(Saved data entries)

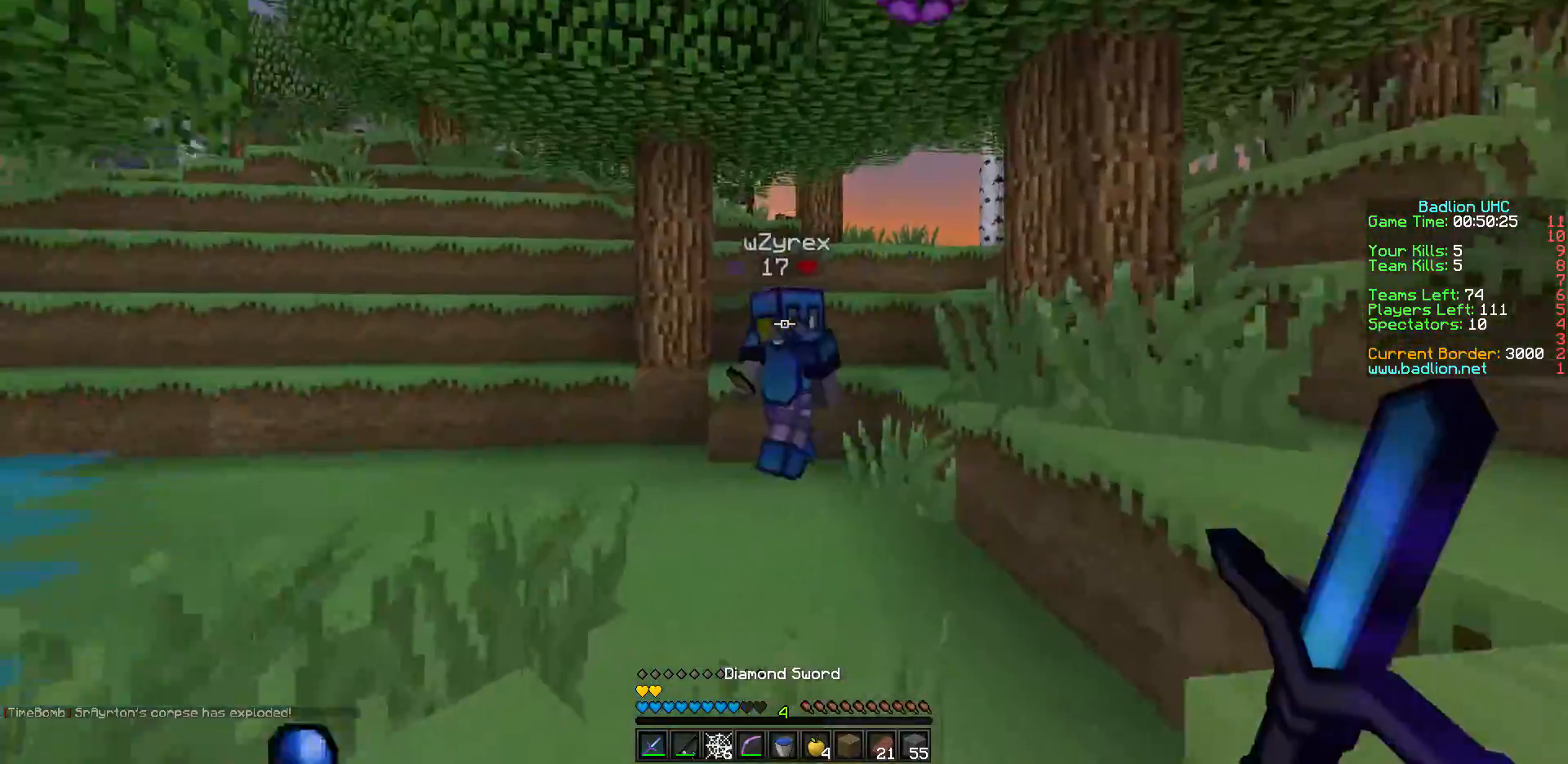
{"keys": ["w"], "events": [[367, "d", "down"], [467, "d", "up"]]}
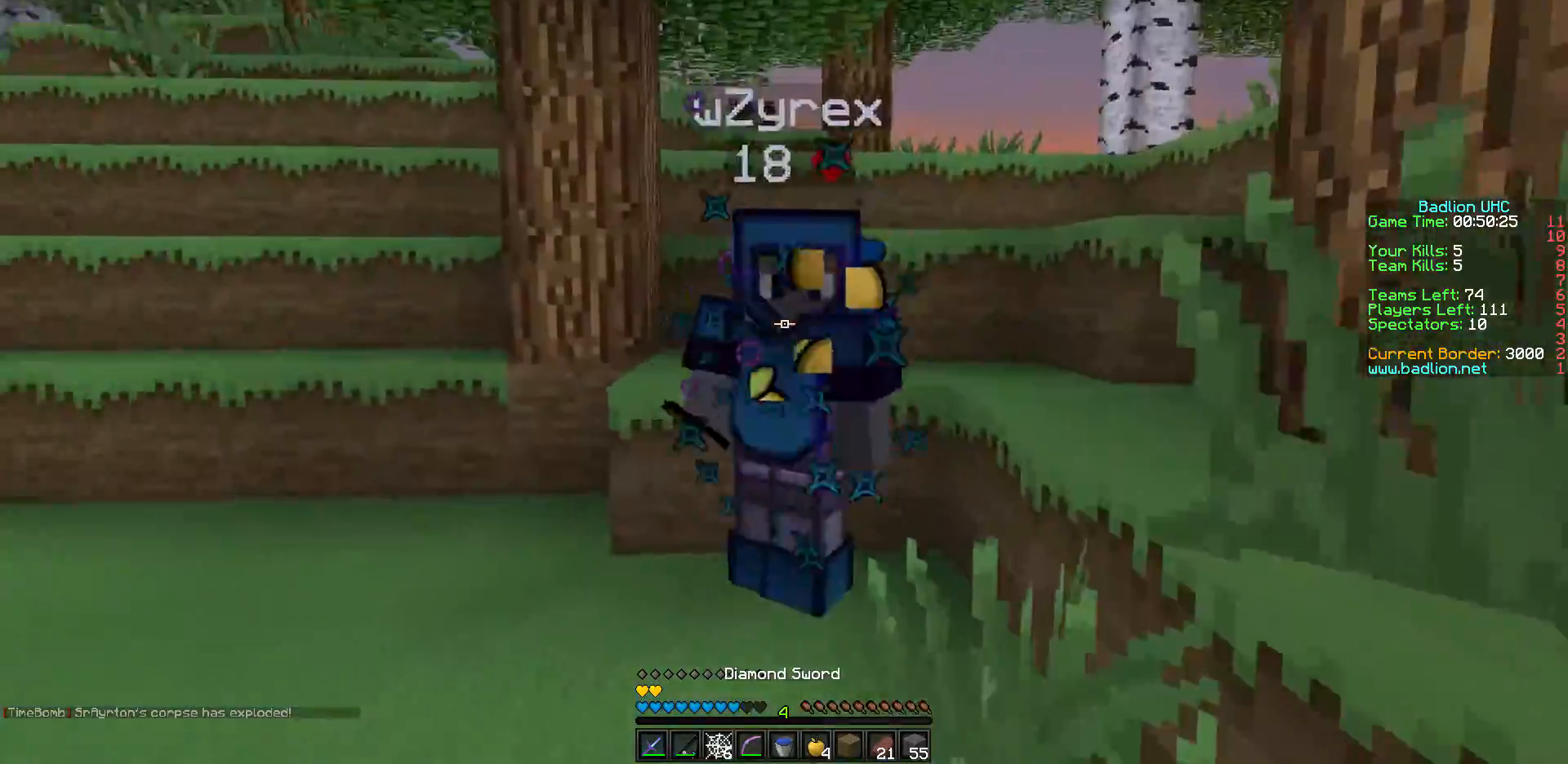
{"keys": ["d", "s"], "events": [[67, "d", "down"], [467, "w", "up"], [483, "s", "down"]]}
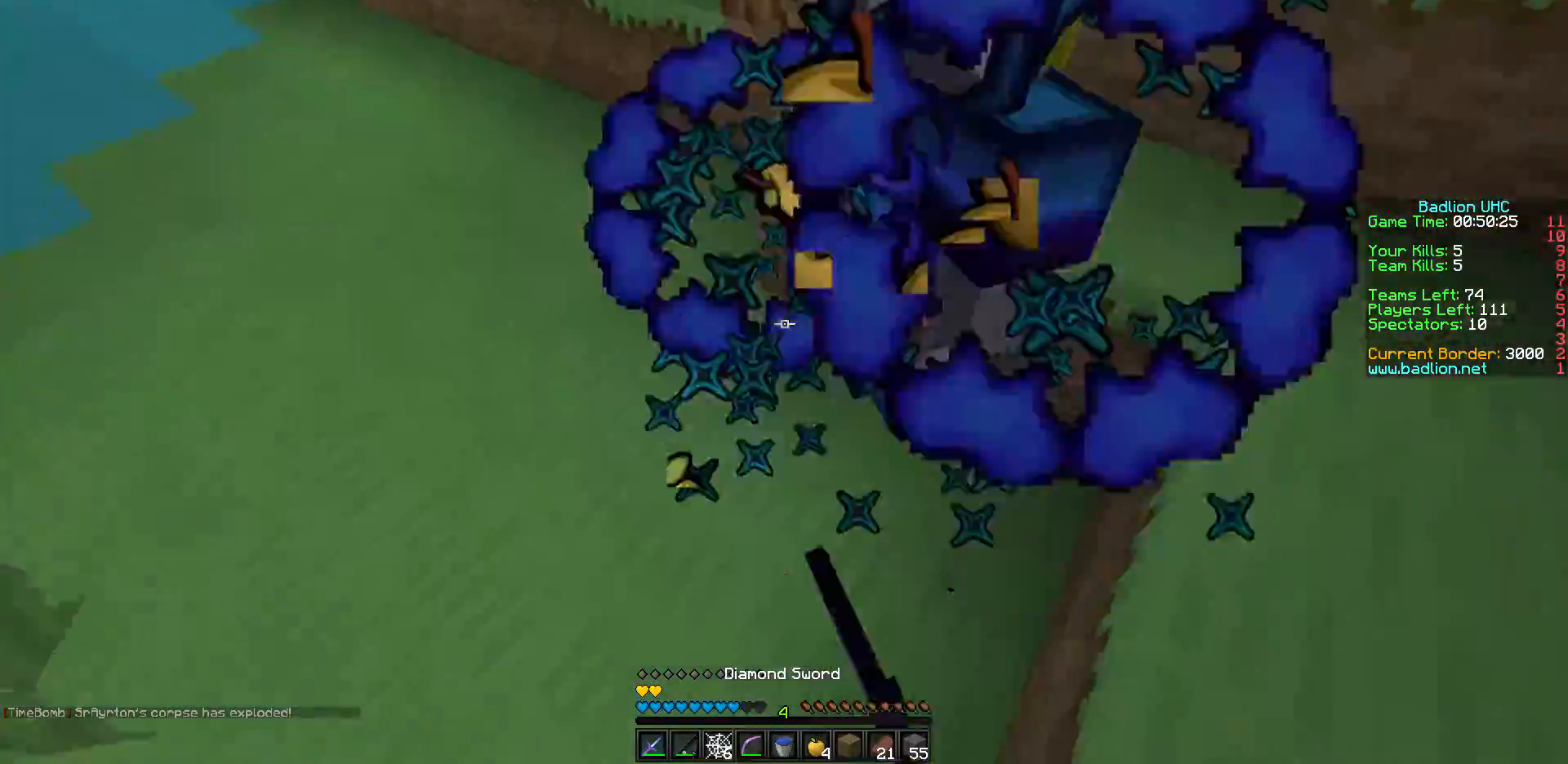
{"keys": ["d", "w"], "events": [[17, "s", "up"], [50, "s", "down"], [117, "a", "down"], [117, "s", "up"], [217, "a", "up"], [383, "w", "down"]]}
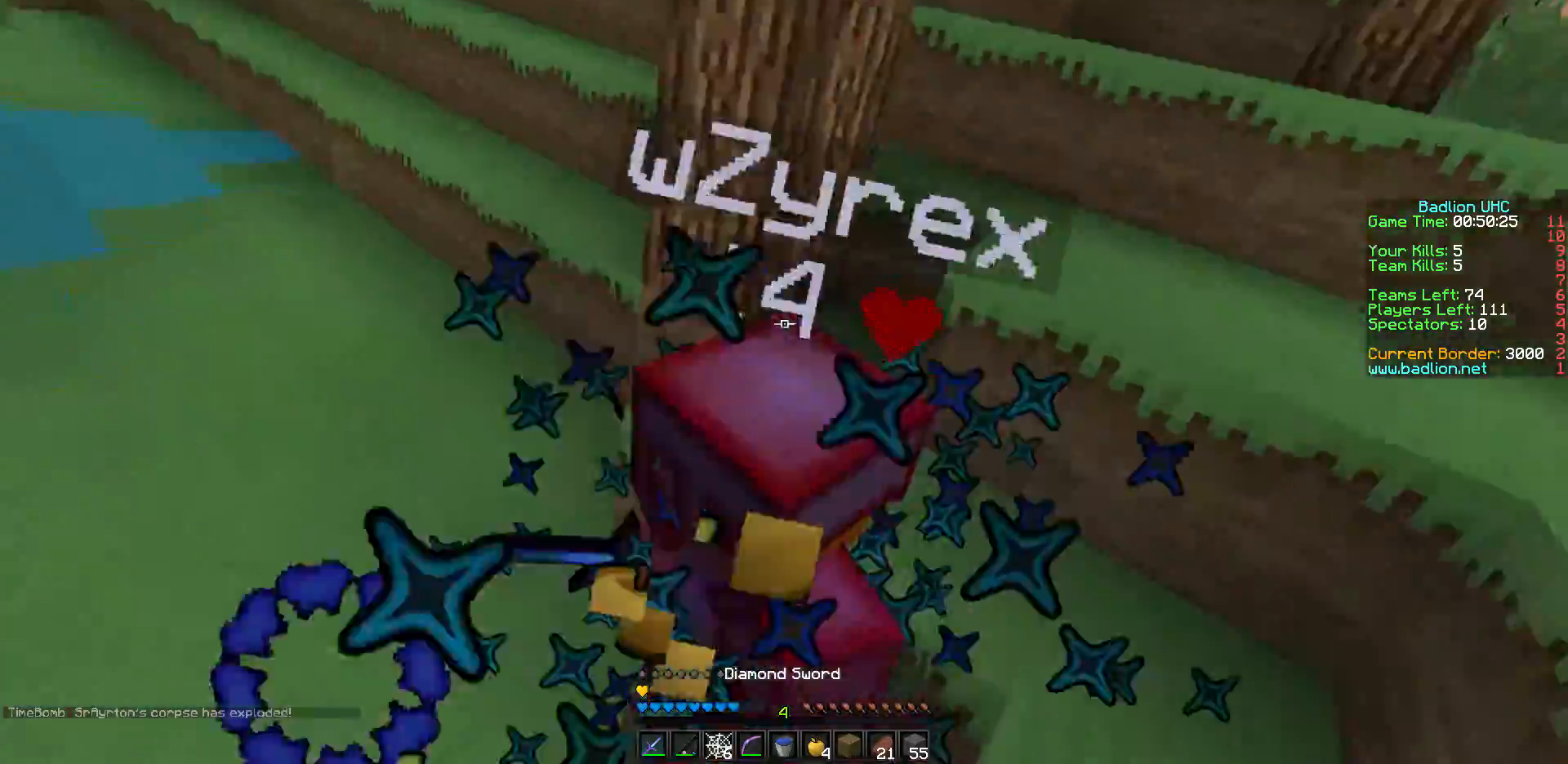
{"keys": ["w"], "events": [[383, "d", "up"]]}
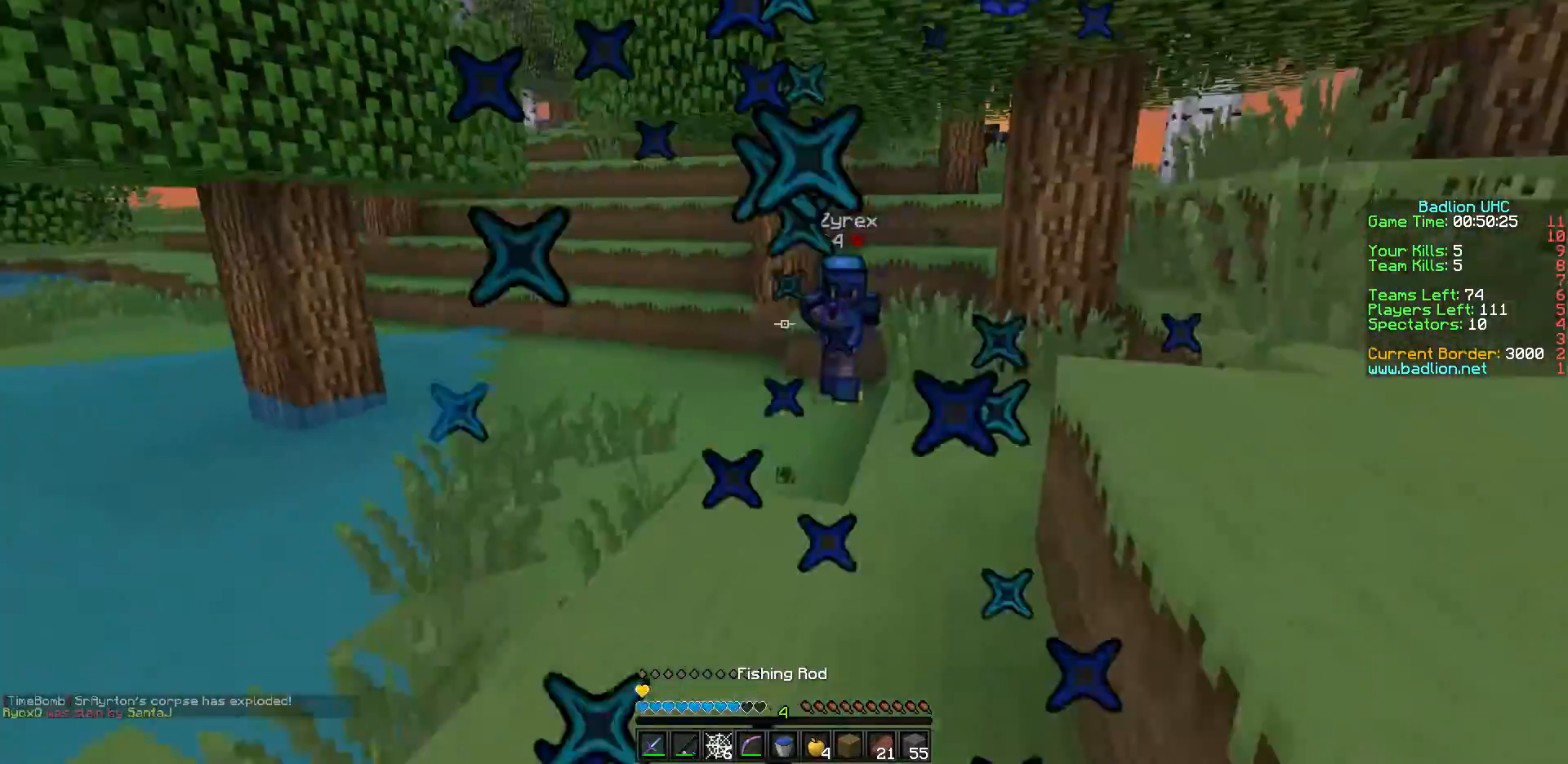
{"keys": ["w"], "events": []}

§ **Task to complete**
Where the word "down" appears in a line of the entries above, count that line; give only the number.

§ **Answer box**
3